Move Inc.

Move sues former VP, Curt Beardsley for breach of contract and more


After nearly a decade at Move, Curt Beardsley made a questionable exit alongside former boss, Errol Samuelson. Move has responded with a serious lawsuit, seeking substantial damages.

The other shoe has dropped as Move, Inc. has just filed a lawsuit against Curt Beardsley, former VP of Product Marketing at Move, who defected to become the VP of Industry Development at Zillow. Beardsley followed Errol Samuelson’s (Move’s former president of and Chief Strategy Officer at Move) exit from Move to Zillow, both of which were highly controversial.

According to the suit, filed with the Superior Court of California in Los Angeles County, Beardsley is being sued not only for breach of contract, but for violation of corporations code.

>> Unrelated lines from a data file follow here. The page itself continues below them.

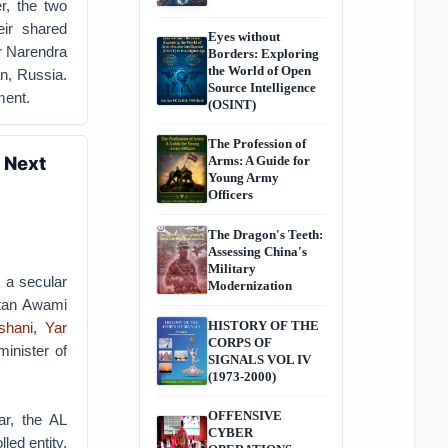
r, the two
eir shared
Eyes without
r Narendra
Borders: Exploring
the World of Open
n, Russia.
Source Intelligence
ment.
(OSINT)
The Profession of
 Next
Arms: A Guide for
Young Army
Officers
The Dragon's Teeth:
Assessing China's
Military
 a secular
Modernization
stan Awami
HISTORY OF THE
shani
,
Yar
CORPS OF
minister of
SIGNALS VOL IV
(1973-2000)
OFFENSIVE
ar, the AL
CYBER
led entity,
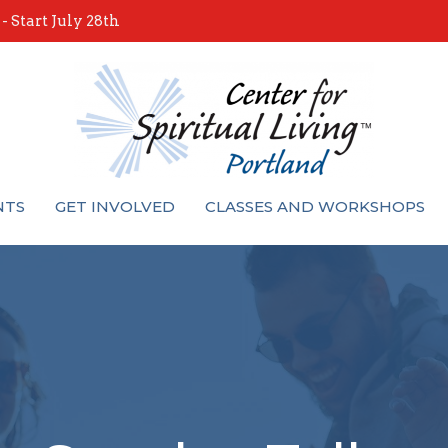
 Start July 28th
NTS
GET INVOLVED
CLASSES AND WORKSHOPS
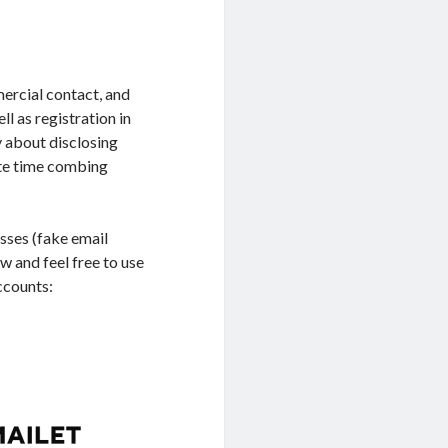
mercial contact, and
l as registration in
y about disclosing
aste time combing
esses (fake email
w and feel free to use
ccounts:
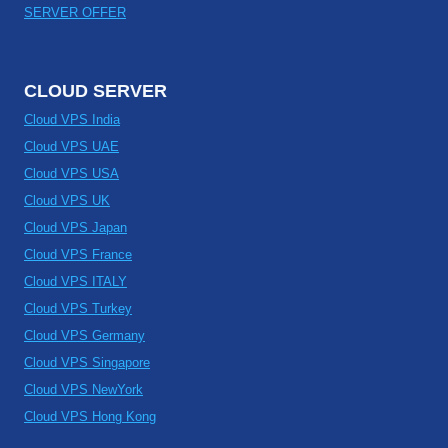
SERVER OFFER
CLOUD SERVER
Cloud VPS India
Cloud VPS UAE
Cloud VPS USA
Cloud VPS UK
Cloud VPS Japan
Cloud VPS France
Cloud VPS ITALY
Cloud VPS Turkey
Cloud VPS Germany
Cloud VPS Singapore
Cloud VPS NewYork
Cloud VPS Hong Kong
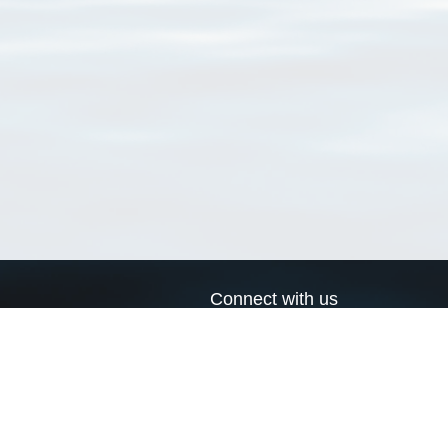
Connect with us
a
Send us an email
xa
Twitter page
RSS Feed
LinkedIn page
Bluesky page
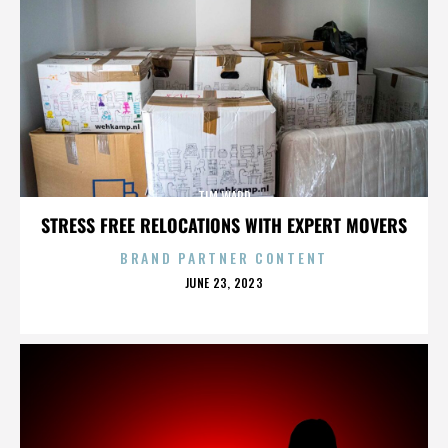
TIM WARD
STRESS FREE RELOCATIONS WITH EXPERT MOVERS
BRAND PARTNER CONTENT
POSTED
JUNE 23, 2023
ON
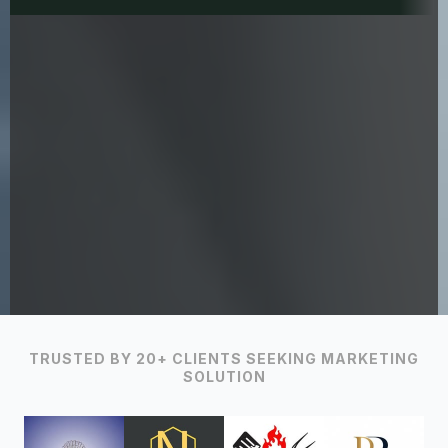
TRUSTED BY 20+ CLIENTS SEEKING MARKETING
SOLUTION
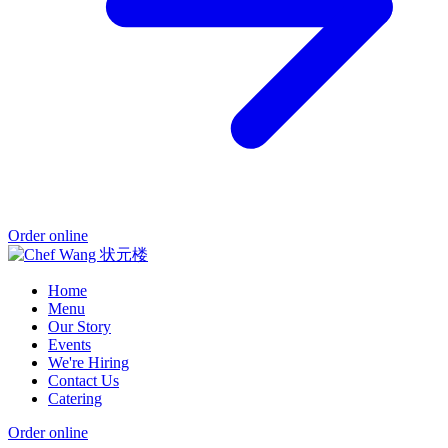
Order online
Home
Menu
Our Story
Events
We're Hiring
Contact Us
Catering
Order online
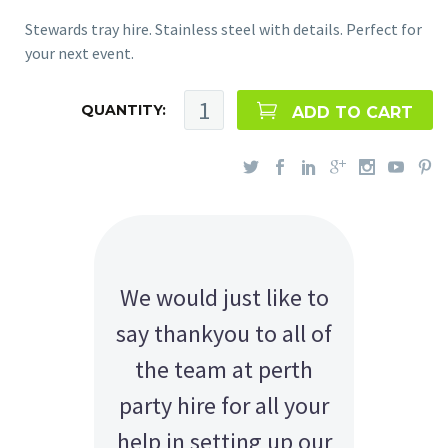
Stewards tray hire. Stainless steel with details. Perfect for
your next event.
QUANTITY:
ADD TO CART
We would just like to
say thankyou to all of
the team at perth
party hire for all your
help in setting up our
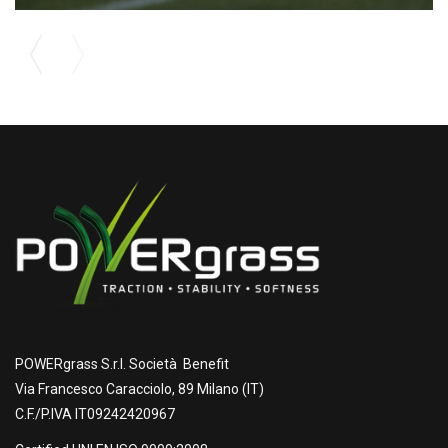
POWERgrass S.r.l. Società Benefit
Via Francesco Caracciolo, 89 Milano (IT)
C.F./P.IVA IT09242420967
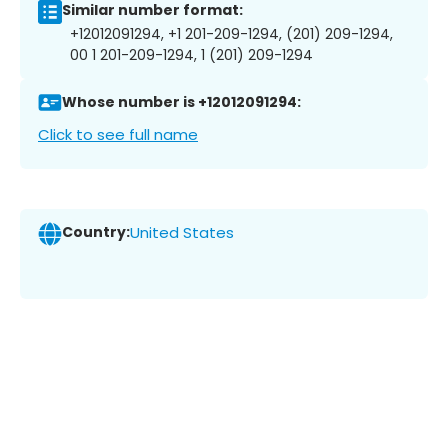
Similar number format:
+12012091294, +1 201-209-1294, (201) 209-1294,
00 1 201-209-1294, 1 (201) 209-1294
Whose number is +12012091294:
Click to see full name
Country:
United States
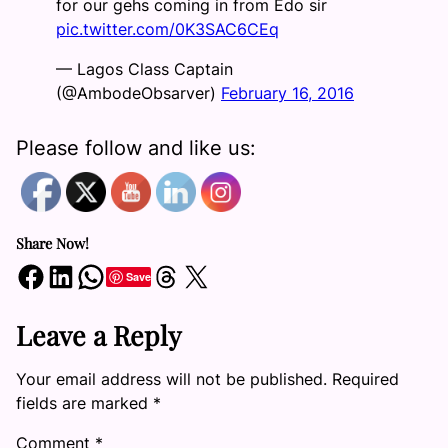
for our gehs coming in from Edo sir
pic.twitter.com/0K3SAC6CEq
— Lagos Class Captain
(@AmbodeObsarver)
February 16, 2016
Please follow and like us:
Share Now!
Share on Facebook
Share on LinkedIn
Share on WhatsApp
Share on Threads
Share on X
Save
Leave a Reply
Your email address will not be published.
Required
fields are marked
*
Comment
*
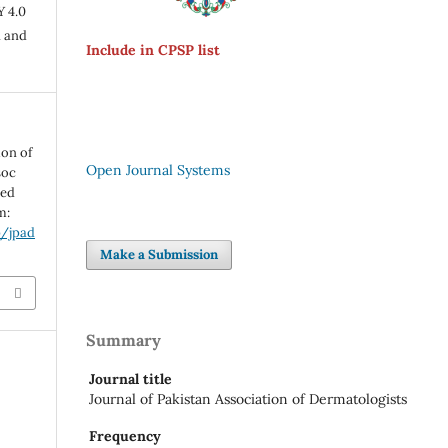
Y 4.0
n and
Include in CPSP list
ion of
Open Journal Systems
soc
ted
m:
p/jpad
Make a Submission
Summary
Journal title
Journal of Pakistan Association of Dermatologists
Frequency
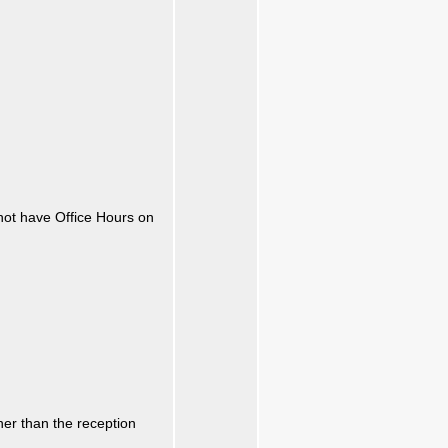
not have Office Hours on
ther than the reception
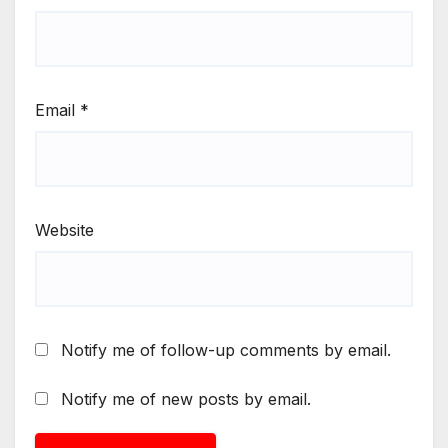
Email
*
Website
Notify me of follow-up comments by email.
Notify me of new posts by email.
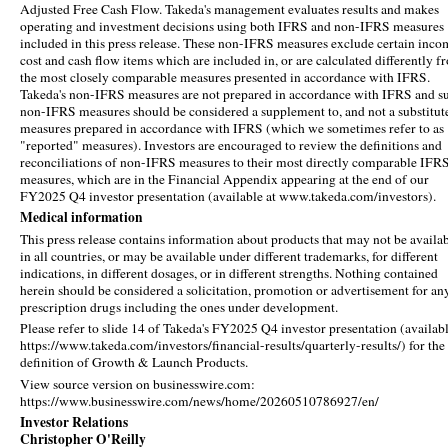
Adjusted Free Cash Flow. Takeda's management evaluates results and makes
operating and investment decisions using both IFRS and non-IFRS measures
included in this press release. These non-IFRS measures exclude certain inco
cost and cash flow items which are included in, or are calculated differently f
the most closely comparable measures presented in accordance with IFRS.
Takeda's non-IFRS measures are not prepared in accordance with IFRS and s
non-IFRS measures should be considered a supplement to, and not a substitute
measures prepared in accordance with IFRS (which we sometimes refer to as
"reported" measures). Investors are encouraged to review the definitions and
reconciliations of non-IFRS measures to their most directly comparable IFR
measures, which are in the Financial Appendix appearing at the end of our
FY2025 Q4 investor presentation (available at www.takeda.com/investors).
Medical information
This press release contains information about products that may not be availa
in all countries, or may be available under different trademarks, for different
indications, in different dosages, or in different strengths. Nothing contained
herein should be considered a solicitation, promotion or advertisement for an
prescription drugs including the ones under development.
Please refer to slide 14 of Takeda's FY2025 Q4 investor presentation (availabl
https://www.takeda.com/investors/financial-results/quarterly-results/) for the
definition of Growth & Launch Products.
View source version on businesswire.com:
https://www.businesswire.com/news/home/20260510786927/en/
Investor Relations
Christopher O'Reilly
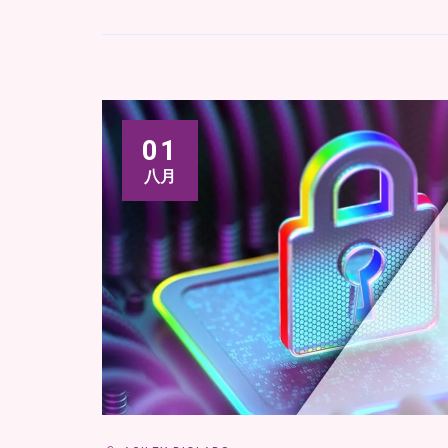
01
八月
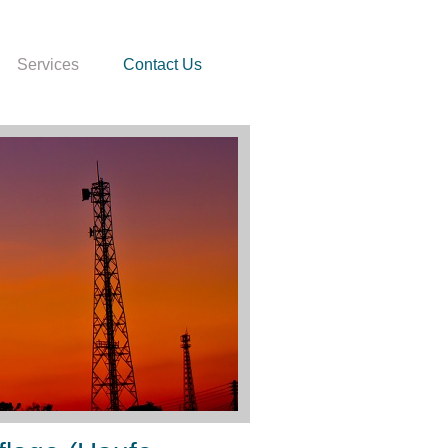
Services
Contact Us
enn Kinder Zahlen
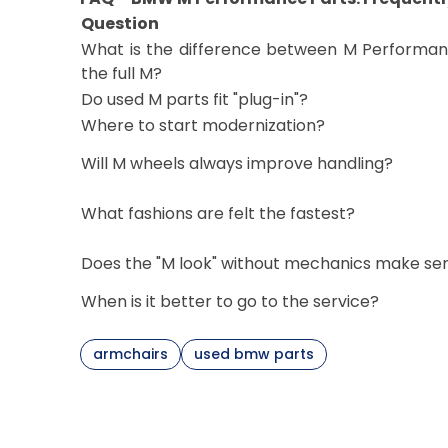
Question
What is the difference between M Performa
the full M?
Do used M parts fit "plug-in"?
Where to start modernization?
Will M wheels always improve handling?
What fashions are felt the fastest?
Does the "M look" without mechanics make se
When is it better to go to the service?
armchairs
used bmw parts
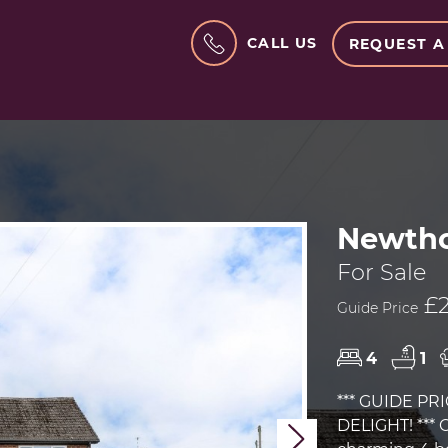
CALL US
REQUEST A
Newtho
For Sale
£2
Guide Price
4
1
*** GUIDE PRI
DELIGHT! *** 
Next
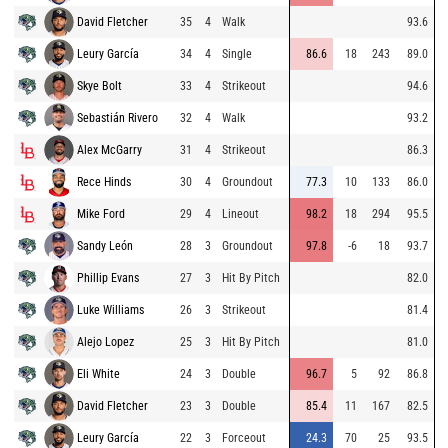
David Fletcher
35
4
Walk
93.6
Leury García
34
4
Single
86.6
18
243
89.0
Skye Bolt
33
4
Strikeout
94.6
Sebastián Rivero
32
4
Walk
93.2
Alex McGarry
31
4
Strikeout
86.3
Rece Hinds
30
4
Groundout
77.3
10
133
86.0
Mike Ford
29
4
Lineout
98.2
18
294
95.5
Sandy León
28
3
Groundout
97.8
-6
18
93.7
Phillip Evans
27
3
Hit By Pitch
82.0
Luke Williams
26
3
Strikeout
81.4
Alejo Lopez
25
3
Hit By Pitch
81.0
Eli White
24
3
Double
96.7
5
92
86.8
David Fletcher
23
3
Double
85.4
11
167
82.5
Leury García
22
3
Forceout
24.3
70
25
93.5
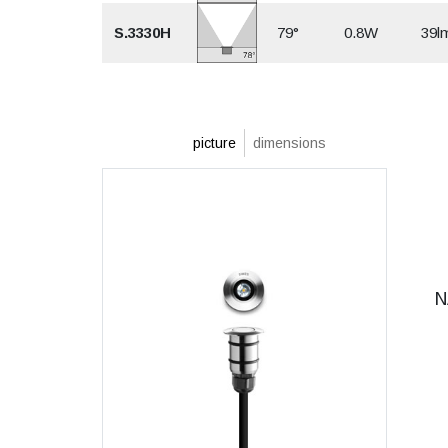
S.3330H
79°
0.8W
39l
picture
dimensions
N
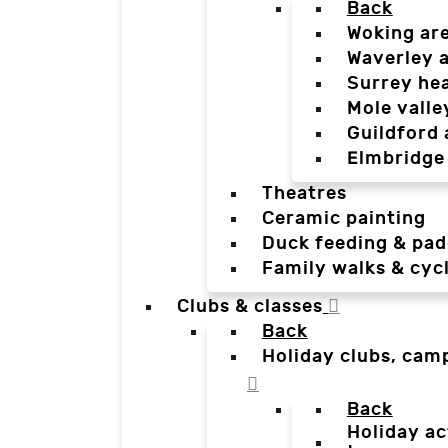
Back
Woking ar
Waverley 
Surrey he
Mole valle
Guildford 
Elmbridge
Theatres
Ceramic painting
Duck feeding & pad
Family walks & cyc
Clubs & classes
Back
Holiday clubs, cam
Back
Holiday ac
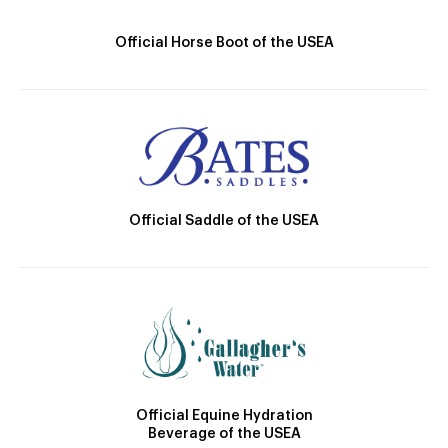
Official Horse Boot of the USEA
Official Saddle of the USEA
Official Equine Hydration
Beverage of the USEA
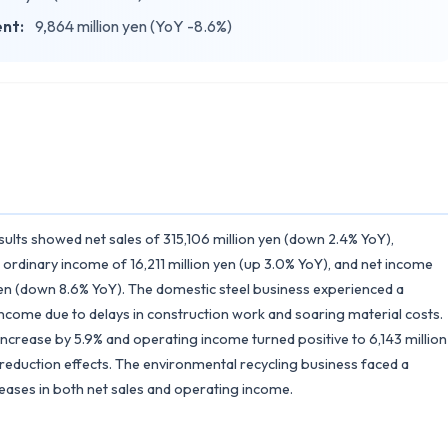
ent:
9,864 million yen (YoY -8.6%)
sults showed net sales of 315,106 million yen (down 2.4% YoY),
 ordinary income of 16,211 million yen (up 3.0% YoY), and net income
 yen (down 8.6% YoY). The domestic steel business experienced a
 income due to delays in construction work and soaring material costs.
increase by 5.9% and operating income turned positive to 6,143 million
eduction effects. The environmental recycling business faced a
reases in both net sales and operating income.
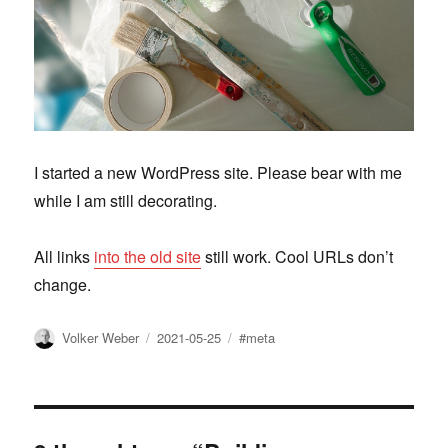
I started a new WordPress site. Please bear with me
while I am still decorating.
All links
into the old site
still work. Cool URLs don’t
change.
Author
Posted
Tags
Volker Weber
2021-05-25
#meta
on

Move and the National Association of Realtors sued Samuelson, and it appears that Move alone has filed a similar lawsuit against Beardsley, as we projected months ago would happen. But it’s not the same lawsuit, and the allegations differ from Samuelson’s suit.

Beardsley accused of illegally dumping his stock

The allegations assert that in his nine years at Move, Beardsley never exercised his option to sell his stock options or grants, until he learned “non-public, inside information that legally prohibited him from selling that stock.” He sold most of his Move stock (33,775 shares for roughly a $224,000 gain) when he learned the secret that Samuelson would be departing to Zillow without notice, leaving Beardsley to be promoted to take over most of Samuelson’s executive duties, and that Beardsley would soon defect to Zillow as well.

Of course, upon Samuelson’s exit, Beardsley, “after promising to stay with and loyal to Move,” was promoted, and twelve days after Samuelson, he departed for Zillow. Court documents note that Move’s stock was in decline, and by trading on the secret defections, he was “unjustly enriched” while Move was damaged.

Allegations include a breach of contract, Move will seek restitution

Further, the suit states that Beardsley was in breach of contract for failing to comply with Move’s Insider Trading Policy, their Code of Conduct (which avoids “conflicts of interest or any interest that could reasonably harm Move’s reputation), and their Employee Handbook (which included terms to comply with departmental rules anad policies, and complying with all federal, state, and local laws).

Move has reserved the right to recover restitution or damages “as proven at trial,” seeking statutory damages up to three times Beardsley’s alleged insider profits, as well as attorney’s and court fees.

Click here to read the 115-page lawsuit

We have reached out to Move for comment, and a spokesperson told us, “Our policy is to not comment on pending litigation.”